"Slumdog Millionaire is nothing but a cheap trashy mediocre version of those commercial films about estranged brothers and childhood sweethearts that Salim-Javed used to write so brilliantly in the 1970s. And please quote me clealy on this. If the Gloden Globe and Oscars committees have chosen to honour this trashy film it just shows their ignorance of world cinema."
Priyan whose much-acclaimed film on the silk weavers of Kanjeevaram was shown alongside Boyle's bewildering busti tale at the Toronto Film Festival last year feels we Indians are exercising prideful property rights over a film that denigrates Mumbai.
"I saw the film with a mixed audience at the Toronto Film festival. The Westerners loved it. All the Indian hated it. The West loves to see us as a wasteland, filled with horror stories of exploitation and degradation. But is that all there's to our beautiful city of Mumbai?"
Priyan is surprised that Mumbai is celebrating a film that shows only the city's underbelly. "Why are we taking this treatment? Just because a whiteman has made Slumdog Millionaire, we 're so happy with it? I've read Vikas Swarup's novel QA. It should have been made by Mani Ratnam. Then you'd have seen what he would have done with Mumbai."
The angry director wonders why there isn't a single shot in Slumdog that shows the more aesthetic side of Mumbai? "Why has Danny Boyle not taken one shot of Marine Drive? Do his slumdwellers exist only within their slums? And look at the absurdities...A boy becomes a national hero on a game show.
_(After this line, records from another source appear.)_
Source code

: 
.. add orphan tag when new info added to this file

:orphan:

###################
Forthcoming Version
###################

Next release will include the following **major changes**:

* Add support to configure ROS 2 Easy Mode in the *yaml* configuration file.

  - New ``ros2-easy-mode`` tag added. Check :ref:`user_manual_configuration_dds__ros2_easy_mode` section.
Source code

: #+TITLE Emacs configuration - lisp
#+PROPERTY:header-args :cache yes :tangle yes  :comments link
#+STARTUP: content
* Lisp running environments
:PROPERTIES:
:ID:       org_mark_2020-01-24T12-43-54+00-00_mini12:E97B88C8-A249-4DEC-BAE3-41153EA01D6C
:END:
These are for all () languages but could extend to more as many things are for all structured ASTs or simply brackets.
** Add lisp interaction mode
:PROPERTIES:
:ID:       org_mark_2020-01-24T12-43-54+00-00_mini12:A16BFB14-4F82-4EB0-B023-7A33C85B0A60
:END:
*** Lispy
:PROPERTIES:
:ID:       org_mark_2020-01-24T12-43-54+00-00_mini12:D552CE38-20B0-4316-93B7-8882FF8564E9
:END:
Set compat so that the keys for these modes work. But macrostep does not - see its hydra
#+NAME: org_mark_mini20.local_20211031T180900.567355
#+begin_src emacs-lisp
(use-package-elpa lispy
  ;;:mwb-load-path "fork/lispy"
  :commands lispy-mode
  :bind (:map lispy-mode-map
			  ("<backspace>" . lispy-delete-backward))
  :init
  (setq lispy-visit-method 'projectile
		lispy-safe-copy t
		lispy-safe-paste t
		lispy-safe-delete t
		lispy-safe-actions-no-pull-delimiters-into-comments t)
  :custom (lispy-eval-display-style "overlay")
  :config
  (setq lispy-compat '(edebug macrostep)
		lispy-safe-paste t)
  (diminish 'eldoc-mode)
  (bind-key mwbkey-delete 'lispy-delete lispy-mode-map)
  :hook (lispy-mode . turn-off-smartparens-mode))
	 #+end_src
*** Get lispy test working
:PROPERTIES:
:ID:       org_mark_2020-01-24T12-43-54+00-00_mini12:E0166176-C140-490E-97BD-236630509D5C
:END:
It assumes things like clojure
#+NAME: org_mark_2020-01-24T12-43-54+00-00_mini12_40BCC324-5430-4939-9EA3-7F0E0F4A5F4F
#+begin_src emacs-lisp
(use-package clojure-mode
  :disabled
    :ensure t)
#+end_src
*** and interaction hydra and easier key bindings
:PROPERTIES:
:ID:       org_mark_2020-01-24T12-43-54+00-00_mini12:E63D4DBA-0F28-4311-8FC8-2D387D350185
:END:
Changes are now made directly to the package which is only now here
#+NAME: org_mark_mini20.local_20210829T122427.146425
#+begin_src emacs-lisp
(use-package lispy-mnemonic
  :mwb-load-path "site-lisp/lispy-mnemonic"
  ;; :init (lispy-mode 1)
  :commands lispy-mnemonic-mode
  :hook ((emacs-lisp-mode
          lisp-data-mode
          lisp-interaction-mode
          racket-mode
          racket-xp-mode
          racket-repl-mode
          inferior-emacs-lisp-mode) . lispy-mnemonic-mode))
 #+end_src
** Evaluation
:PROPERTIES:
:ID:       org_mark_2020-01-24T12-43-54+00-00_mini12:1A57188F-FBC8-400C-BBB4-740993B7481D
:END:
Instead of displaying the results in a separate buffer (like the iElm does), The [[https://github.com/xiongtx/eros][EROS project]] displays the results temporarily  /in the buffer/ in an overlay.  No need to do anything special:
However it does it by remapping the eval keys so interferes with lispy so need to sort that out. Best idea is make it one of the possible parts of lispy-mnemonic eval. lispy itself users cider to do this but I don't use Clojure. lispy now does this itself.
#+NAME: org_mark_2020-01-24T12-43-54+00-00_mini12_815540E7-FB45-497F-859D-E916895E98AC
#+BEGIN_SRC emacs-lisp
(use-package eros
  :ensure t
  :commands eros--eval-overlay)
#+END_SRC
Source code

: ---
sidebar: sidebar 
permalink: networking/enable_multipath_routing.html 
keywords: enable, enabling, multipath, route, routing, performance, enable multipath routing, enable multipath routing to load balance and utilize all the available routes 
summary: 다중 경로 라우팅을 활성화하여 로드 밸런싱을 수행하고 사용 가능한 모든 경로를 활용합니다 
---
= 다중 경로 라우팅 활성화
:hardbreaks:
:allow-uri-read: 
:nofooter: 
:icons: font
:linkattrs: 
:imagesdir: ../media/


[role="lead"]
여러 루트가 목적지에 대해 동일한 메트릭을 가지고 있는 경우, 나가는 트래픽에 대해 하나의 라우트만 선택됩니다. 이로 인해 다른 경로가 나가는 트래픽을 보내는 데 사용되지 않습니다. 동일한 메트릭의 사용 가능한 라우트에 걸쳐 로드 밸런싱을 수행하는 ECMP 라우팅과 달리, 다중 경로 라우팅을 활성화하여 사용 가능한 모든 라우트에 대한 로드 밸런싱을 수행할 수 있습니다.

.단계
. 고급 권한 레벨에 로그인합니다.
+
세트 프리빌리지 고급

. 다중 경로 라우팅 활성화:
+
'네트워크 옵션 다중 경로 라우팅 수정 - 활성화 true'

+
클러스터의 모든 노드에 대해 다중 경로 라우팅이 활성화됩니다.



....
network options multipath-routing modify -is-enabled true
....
One cop takes him under arrest and interrogates him relentlessly. Where is everyone else? Is this kind of confinement possible in this and age when television cameras enter your bedroom? If one of our filmmakers had made the same film we would have blasted him out of business."
"Let them give as many Oscars as they like. We don't need to be impressed, " ends Priyan angrily.